Material for the task Block Start

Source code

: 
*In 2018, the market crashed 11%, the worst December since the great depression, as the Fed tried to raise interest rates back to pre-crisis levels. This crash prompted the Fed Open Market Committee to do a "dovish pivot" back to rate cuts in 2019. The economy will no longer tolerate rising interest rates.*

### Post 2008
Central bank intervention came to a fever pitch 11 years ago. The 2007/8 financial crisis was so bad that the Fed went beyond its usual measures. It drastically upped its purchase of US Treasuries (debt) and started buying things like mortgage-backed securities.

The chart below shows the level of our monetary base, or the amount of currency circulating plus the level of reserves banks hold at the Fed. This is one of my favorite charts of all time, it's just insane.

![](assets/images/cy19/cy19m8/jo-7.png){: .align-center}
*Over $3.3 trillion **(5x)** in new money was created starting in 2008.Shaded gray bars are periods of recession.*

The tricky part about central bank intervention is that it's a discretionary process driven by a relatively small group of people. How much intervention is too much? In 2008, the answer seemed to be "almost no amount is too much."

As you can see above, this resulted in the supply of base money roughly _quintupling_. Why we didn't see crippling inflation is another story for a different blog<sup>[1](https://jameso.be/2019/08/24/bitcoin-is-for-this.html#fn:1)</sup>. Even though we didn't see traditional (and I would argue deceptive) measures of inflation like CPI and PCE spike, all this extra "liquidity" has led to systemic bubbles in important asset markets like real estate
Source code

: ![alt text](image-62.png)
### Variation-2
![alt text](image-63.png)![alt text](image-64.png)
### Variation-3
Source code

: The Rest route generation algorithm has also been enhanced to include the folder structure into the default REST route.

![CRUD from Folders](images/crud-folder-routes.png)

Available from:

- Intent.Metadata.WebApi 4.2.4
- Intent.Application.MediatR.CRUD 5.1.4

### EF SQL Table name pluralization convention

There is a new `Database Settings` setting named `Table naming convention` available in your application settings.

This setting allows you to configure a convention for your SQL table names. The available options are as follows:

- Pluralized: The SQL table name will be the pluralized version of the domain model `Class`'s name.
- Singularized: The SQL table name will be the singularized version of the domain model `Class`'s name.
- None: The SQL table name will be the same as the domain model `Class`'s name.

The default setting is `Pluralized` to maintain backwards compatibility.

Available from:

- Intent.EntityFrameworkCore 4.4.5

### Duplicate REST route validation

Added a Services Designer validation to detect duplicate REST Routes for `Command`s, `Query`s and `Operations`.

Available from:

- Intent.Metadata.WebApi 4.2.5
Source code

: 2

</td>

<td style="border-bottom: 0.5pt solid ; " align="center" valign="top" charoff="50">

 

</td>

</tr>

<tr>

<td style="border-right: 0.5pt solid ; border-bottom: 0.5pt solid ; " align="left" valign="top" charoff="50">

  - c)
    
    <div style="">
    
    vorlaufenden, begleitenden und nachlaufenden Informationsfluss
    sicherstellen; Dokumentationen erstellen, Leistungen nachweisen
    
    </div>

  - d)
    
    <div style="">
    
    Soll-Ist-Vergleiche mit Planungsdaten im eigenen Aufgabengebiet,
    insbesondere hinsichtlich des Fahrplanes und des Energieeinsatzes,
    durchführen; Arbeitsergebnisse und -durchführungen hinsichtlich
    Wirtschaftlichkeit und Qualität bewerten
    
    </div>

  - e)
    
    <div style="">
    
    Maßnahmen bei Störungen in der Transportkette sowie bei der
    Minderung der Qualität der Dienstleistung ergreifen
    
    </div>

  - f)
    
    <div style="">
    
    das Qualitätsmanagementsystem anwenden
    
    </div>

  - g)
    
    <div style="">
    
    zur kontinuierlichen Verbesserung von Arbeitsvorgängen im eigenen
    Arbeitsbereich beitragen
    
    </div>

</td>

Material for the task Block End

Problem to solve » The answer must hold only the lines from the first line of the data through the line bearing "### Post 2008", returned exactly.

Answer »
Source code

: 
*In 2018, the market crashed 11%, the worst December since the great depression, as the Fed tried to raise interest rates back to pre-crisis levels. This crash prompted the Fed Open Market Committee to do a "dovish pivot" back to rate cuts in 2019. The economy will no longer tolerate rising interest rates.*

### Post 2008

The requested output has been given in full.